И вот этот Марко — кровь у него была горячая — тотчас же отправился на поиски Харамбусы. Как смеет он оскорблять его, Марко, мать!.. Ну, погоди же, Харамбуса, Марко покажет тебе, где раки зимуют. Все богатыри таковы, а если такой силач к тому же и ром (а ведь Марко был ромом), то… Но не будем забегать вперед.

Идет Марко по большаку, глядит по сторонам: не встретится ли ему тот, кого он ищет. Уже с полдня прошел и увидел вдруг, что навстречу ему едет огромный детина верхом на коне. Увидел великан Кралевича и кричит ему:

— Эй, ты, ублюдок, поди прочь с моей дороги!

А Марко ему в ответ:

— Ты, видать, и есть Харамбуса? А ну, слезай-ка с седла, дай поломать мне твои косточки! Как раз тебя-то я и ищу. Давай же померяемся силами!

— И ты собираешься со мной тягаться, сопляк? Да я дуну на тебя — и ты забудешь, где бог обитает. Прочь с дороги! Щенок!

— Вижу, Харамбуса, ты только языком силен. Не вздумай слезть с коня — я тебя пополам переломаю. — С этими словами Кралевич достает свой платок и проводит им по лбу.

Харамбуса соскочил с лошади и стал оттаскивать парнишку с дороги.

— Пойдем-ка, чючке, на шелковую траву-мураву, я утоплю тебя в луже крови.

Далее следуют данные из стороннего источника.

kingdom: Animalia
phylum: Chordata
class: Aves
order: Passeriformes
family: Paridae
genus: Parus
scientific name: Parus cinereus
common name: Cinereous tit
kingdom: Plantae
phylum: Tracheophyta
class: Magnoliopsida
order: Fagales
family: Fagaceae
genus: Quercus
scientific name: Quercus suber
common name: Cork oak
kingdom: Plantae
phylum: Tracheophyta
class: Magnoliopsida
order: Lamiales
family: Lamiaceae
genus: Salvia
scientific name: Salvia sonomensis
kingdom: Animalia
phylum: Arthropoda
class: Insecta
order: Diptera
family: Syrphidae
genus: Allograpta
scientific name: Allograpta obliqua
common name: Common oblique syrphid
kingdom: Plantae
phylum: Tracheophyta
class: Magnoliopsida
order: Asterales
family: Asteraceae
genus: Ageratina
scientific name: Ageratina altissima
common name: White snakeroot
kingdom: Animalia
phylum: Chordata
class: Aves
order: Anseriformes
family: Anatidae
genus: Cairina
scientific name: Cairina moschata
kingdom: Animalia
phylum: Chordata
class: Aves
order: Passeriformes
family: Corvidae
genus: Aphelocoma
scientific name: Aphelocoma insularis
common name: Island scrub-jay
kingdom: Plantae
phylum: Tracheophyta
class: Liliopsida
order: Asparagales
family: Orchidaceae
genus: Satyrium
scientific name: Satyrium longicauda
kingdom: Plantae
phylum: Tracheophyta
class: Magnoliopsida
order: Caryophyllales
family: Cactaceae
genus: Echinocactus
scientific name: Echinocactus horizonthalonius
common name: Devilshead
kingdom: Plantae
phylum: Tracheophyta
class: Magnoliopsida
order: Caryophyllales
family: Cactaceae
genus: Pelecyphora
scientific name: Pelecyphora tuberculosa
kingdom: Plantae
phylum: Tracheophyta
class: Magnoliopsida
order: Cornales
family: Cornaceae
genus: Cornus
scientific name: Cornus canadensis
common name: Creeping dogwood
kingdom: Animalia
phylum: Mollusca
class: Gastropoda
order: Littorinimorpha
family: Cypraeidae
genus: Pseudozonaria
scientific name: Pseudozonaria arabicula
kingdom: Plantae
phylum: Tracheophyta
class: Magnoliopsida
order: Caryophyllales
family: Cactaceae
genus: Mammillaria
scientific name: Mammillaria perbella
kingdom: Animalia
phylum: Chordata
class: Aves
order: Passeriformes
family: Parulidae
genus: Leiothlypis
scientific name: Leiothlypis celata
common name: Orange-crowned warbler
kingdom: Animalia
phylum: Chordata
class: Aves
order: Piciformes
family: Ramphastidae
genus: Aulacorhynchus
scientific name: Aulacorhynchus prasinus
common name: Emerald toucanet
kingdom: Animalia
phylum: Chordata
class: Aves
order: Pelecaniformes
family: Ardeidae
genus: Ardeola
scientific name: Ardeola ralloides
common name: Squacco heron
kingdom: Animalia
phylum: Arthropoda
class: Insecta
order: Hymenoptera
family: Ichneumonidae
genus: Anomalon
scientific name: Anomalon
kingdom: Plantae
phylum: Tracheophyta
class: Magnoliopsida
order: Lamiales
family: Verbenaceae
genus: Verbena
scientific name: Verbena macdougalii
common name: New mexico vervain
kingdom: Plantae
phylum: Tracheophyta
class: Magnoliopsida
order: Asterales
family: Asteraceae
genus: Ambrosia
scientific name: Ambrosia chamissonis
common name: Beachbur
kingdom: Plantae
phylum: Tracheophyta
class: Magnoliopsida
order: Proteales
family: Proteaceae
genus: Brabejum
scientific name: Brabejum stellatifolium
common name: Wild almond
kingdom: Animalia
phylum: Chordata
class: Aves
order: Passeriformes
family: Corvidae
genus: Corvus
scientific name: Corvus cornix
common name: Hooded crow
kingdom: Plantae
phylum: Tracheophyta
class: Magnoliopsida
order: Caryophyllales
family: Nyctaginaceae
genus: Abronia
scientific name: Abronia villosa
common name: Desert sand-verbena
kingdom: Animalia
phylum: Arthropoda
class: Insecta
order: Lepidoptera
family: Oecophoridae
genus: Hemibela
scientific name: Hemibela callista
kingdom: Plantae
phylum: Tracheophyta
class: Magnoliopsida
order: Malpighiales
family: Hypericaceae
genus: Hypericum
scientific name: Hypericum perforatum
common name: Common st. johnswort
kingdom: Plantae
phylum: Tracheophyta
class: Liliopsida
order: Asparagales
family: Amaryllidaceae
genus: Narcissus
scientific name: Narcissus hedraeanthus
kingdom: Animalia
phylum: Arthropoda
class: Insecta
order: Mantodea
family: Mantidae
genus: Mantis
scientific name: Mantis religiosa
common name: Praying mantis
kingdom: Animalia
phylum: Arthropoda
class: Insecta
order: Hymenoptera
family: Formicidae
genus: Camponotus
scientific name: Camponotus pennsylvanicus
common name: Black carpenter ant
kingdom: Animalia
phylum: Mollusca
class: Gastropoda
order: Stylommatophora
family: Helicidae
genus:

— И не подумаю, — отвечает ему Кралевич, — пусть твою кровь впитает пыль дороги.

Начали они бороться.

Уже полдня борются Харамбуса и мальчик и не уступают друг другу. Паренька пот прошиб, он уж еле дышит, а сам молится святой Марье: «Ой, драгоценная моя непорочная мать! Выручай меня, не справиться мне с великаном!»

А Марья посмотрела с небес на землю и говорит Марко:

— И не одолеть тебе его, сын мой, покуда сидит змея в его пояснице. Достань-ка ты нож-чури, что я дала тебе. Пускай хоть одному человеку удастся то, что он задумал. Смотри только не было бы худа!

Права была наша Мать. Да разве парнишка смыслил что-нибудь? Схватил нож и бросился на великана.